Your tasks:
1. In the passage on the tithe, how much land did the bishops fix as each church's glebe?
2. In the passage on the tithe, what were the three portions into which the tithe was originally divided?

The great modern historian of our ancestors—Mr. Kemble—also informs us that the tithe—that property which cunning and selfish individuals in the course of time, and little by little, appropriated to their own uses—was originally divided into three portions: one for the reparation of the church; a second to the servants of God; “and a third to God’s poor and needy men in thraldom.” And Mr. Kemble further states that when the accidental oblations were replaced by settled payments, whether land or not, they were directed to be applied in definite proportions to these objects.

So that the maintenance of the place of religious worship was as much provided for as the clergy who were to do duty therein; the poor, too, were equally taken care of, at the same time and by the same means; for to use the emphatic words of this great historian, “the state had a poor-law and the clergy were the relieving officers.” Mr. Barnes, the registrar of the diocese of Exeter, in his examination before the select committee of the House of Commons, on the fourth of July, 1851, [119a] says, that he believes Blackstone was mistaken in attributing the charge of the repair of the church to the tithe; but I think Mr. Kemble has fully established the truth of the position taken up by that learned Judge.

And this was not all, the bishops, and clergy, were to feed the poor out of their own incomes. A parson who possessed a superfluity and did not distribute it to the poor was to be excommunicated. And the clergy were to practice handicrafts, “not only to keep them out of mischief, but to help to feed their poor brethren.” Many of them were masons; and Mr. Kemble is of opinion that more churches existed in the tenth century than at the present time.

Before that time there appears to have been “a tendency to speculate in church-building;” for the sake of obtaining “the oblations of the faithful;” the builders claiming for themselves that portion of the church—the altare—on which the offerings were laid.

To ensure the support of the churches so built on speculation, the bishops found it necessary “to insist that every church should be endowed with a sufficient glebe or estate in land: the amount fixed was one hide, equivalent to the estate of a single family. Which, properly managed, would support the presbyter and his attendant clerks.” And this glebe-land the bishop could not afterwards interfere with, or alienate from the church to which it was given.

Information shown:
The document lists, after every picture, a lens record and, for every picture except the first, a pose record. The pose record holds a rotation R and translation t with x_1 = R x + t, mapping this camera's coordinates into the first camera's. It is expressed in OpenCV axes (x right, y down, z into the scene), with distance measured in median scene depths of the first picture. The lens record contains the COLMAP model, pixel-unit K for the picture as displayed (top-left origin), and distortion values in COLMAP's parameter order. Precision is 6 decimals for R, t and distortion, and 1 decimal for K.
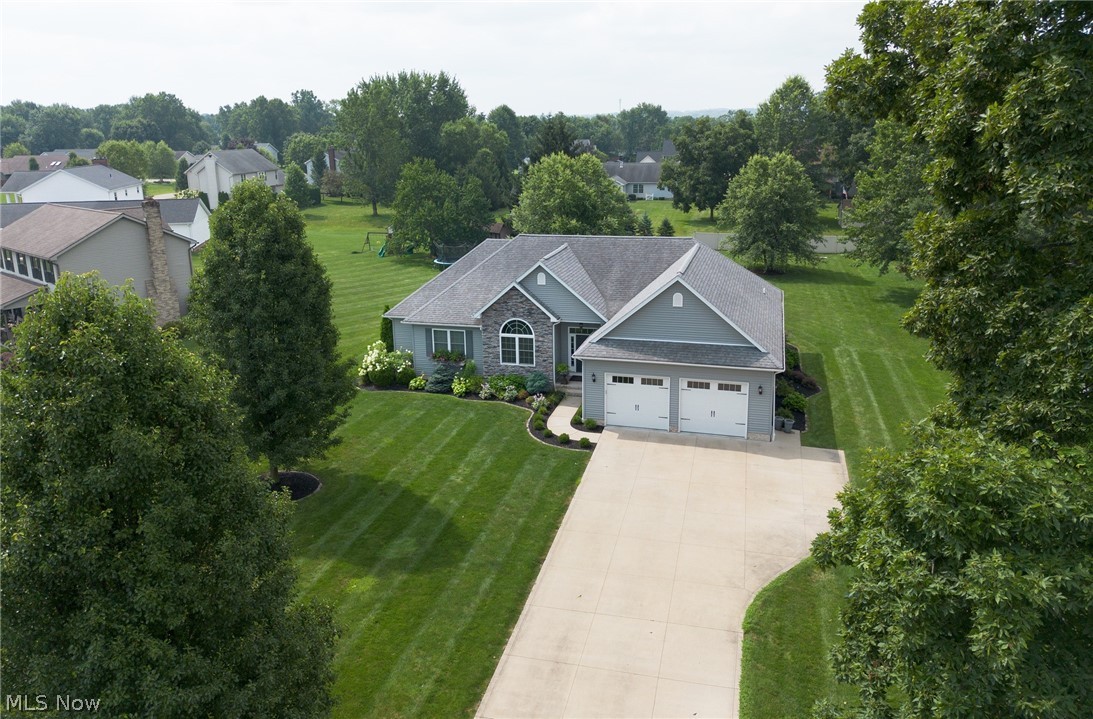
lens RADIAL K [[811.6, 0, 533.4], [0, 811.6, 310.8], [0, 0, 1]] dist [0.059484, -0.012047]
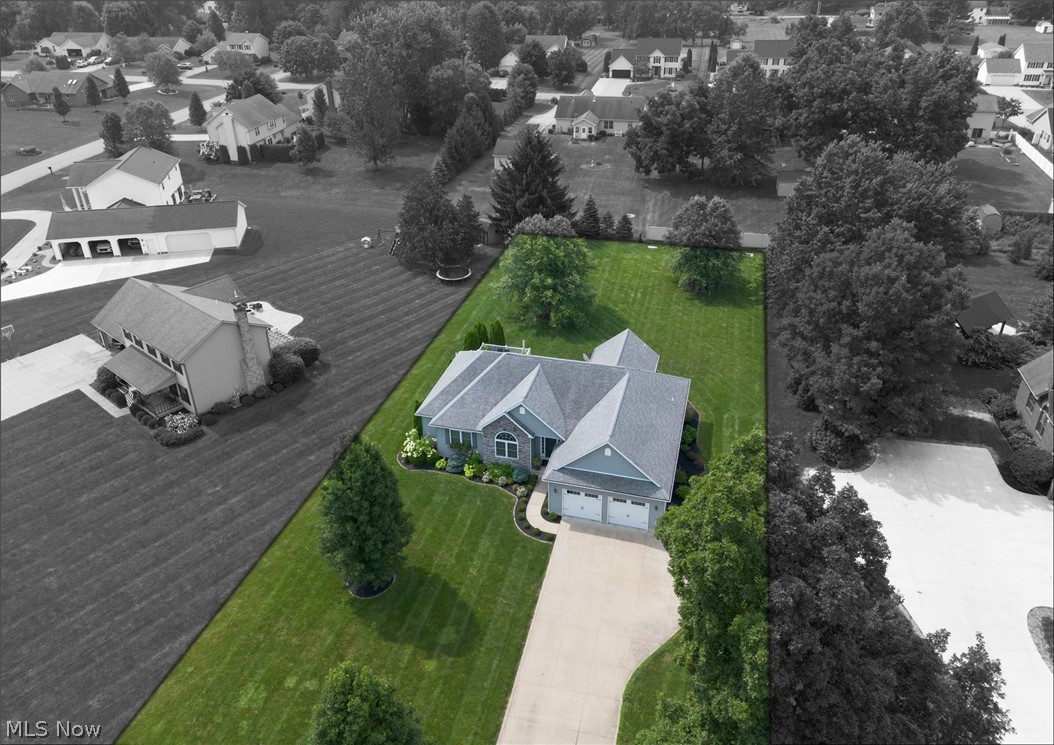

Solutions:
1. One hide, equivalent to the estate of a single family.

2.
- One for the reparation of the church
- One to the servants of God
- One to "God's poor and needy men in thraldom"